On December 16, IsraelNationalNews.com reported, "After a stormy session on Wednesday, the Knesset Education Committee approved the first reading of a bill that would prohibit the import, sale and trade of the fur of cats and dogs. The draft legislation was pared down so as not to include a wider ban on the kinds of pelts used in the traditional fur hats (shtreimel) worn by Hassidic Jews on joyous occasions." According to a recent survey, 86 percent of Israelis believe killing animals for fur is immoral and 79 percent favor the ban.
Gogol Bordello's Oren Kaplan
On Monday I saw Gogol Bordello for the second time, and once again, the Gypsy-punk band had an explosive live show. I tried to set up an interview with guitarist Oren Kaplan, a vegetarian from Israel, but I never heard back from the band's PR team. Gogol Bordello performed in Tel Aviv earlier this month, and The Jerusalem Post ran an article discussing Kaplan's Israeli background. Click here to read the blurb about Gogol Bordello in my "The Music Issue" post from 2007.
Update on Proposed Monkey-Breeding Facility
Last week, I noted that a proposed monkey-breeding facility in Puerto Rico had been the target of criticism from both animal protection advocates and anti-Semites. Yesterday, The PETA Files announced, "We have just learned that in response to a lawsuit filed by local citizens and PETA, a Superior Court judge in Puerto Rico has ruled in activists' favor and halted all further construction of the Bioculture facility."
Hazon Food Conference
The fourth Hazon Food Conference took place this past weekend in California. Last month Hazon's blog, The Jew & The Carrot, posted about meat and vegetarianism at the conference, and as of today, a debate is still raging on in the comments section. That post has garnered 52 comments so far, which is quite a lot considering that The Jew & The Carrot's 2007 post about shechting a goat at that year's conference got 60 comments, the most of any post that year. Earlier this week, The Jew & The Carrot featured a post about how the debate came up at this year's conference.
Recent Articles in the Forward
- In an article published yesterday, Leah Koenig wrote, "Perhaps more important, kosher agencies overstep their bounds by beginning to hechsher fresh produce. From the industry’s perspective, any expansion of business is understandably a good thing. But these agencies were developed to take the guesswork out of kosher consumption, not to discourage the use of inherently kosher fruits and vegetables, or to profit by creating a new need for inspection DVDs, light boxes and the like.
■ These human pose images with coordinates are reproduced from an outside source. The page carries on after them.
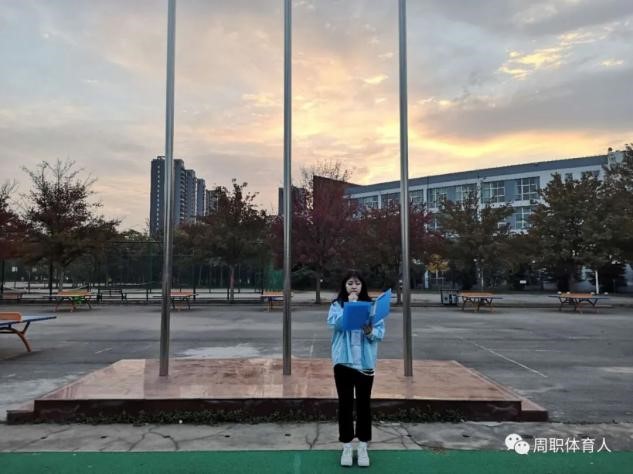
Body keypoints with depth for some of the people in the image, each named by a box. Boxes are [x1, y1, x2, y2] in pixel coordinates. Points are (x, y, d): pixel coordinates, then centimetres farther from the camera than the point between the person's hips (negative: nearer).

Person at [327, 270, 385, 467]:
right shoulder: (337, 305, 2)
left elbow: (381, 331, -1)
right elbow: (334, 323, -17)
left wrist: (370, 331, -22)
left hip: (365, 361, 1)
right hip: (343, 361, 0)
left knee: (364, 404, 8)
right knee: (345, 403, 8)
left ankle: (363, 447, 21)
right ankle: (347, 447, 20)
The lesson to be learned here is to not give up common sense. The halachic prohibition against insects is not the issue; kosher caterers and consumers alike should certainly check for, and remove, bugs. But when this honest concern turns grocery shopping and dinner preparation into battle scenes, we can only lose."
- An article last week reflected on vegetarianism and being a guest at a Friday night dinner in Tel Aviv.
- Yesterday, the Forward reported:
The shuttering of a New York kosher poultry slaughterhouse for serious sanitary violations is once again putting the spotlight on a Hasidic sect, some of whose members have repeatedly defied the law.
A federal judge imposed a temporary restraining order and injunction December 29 against further slaughtering and processing at the plant, which serves the ultra-Orthodox enclave of New Square, home to members of the Skver Hasidic sect. The U.S. Attorney’s Office for the Southern District of New York had requested these measures after numerous attempts by federal officials since 2002 to get the slaughterhouse to comply with the guidelines of the Poultry Products Inspection Act.
The plant had been found by federal authorities to have numerous violations. As reported in a local newspaper, The Journal News, poultry residue was found on the plant’s walls and in the manager’s office; there was no sanitizer in the bathrooms; a chiller tank full of processed birds had no running water, and pools of stagnant water and piles of trash surrounded the plant.
More than 355,000 birds were slaughtered there in 2008, with almost all the meat going to Oneg Poultry, a grocery store in New Square, according to The Journal News.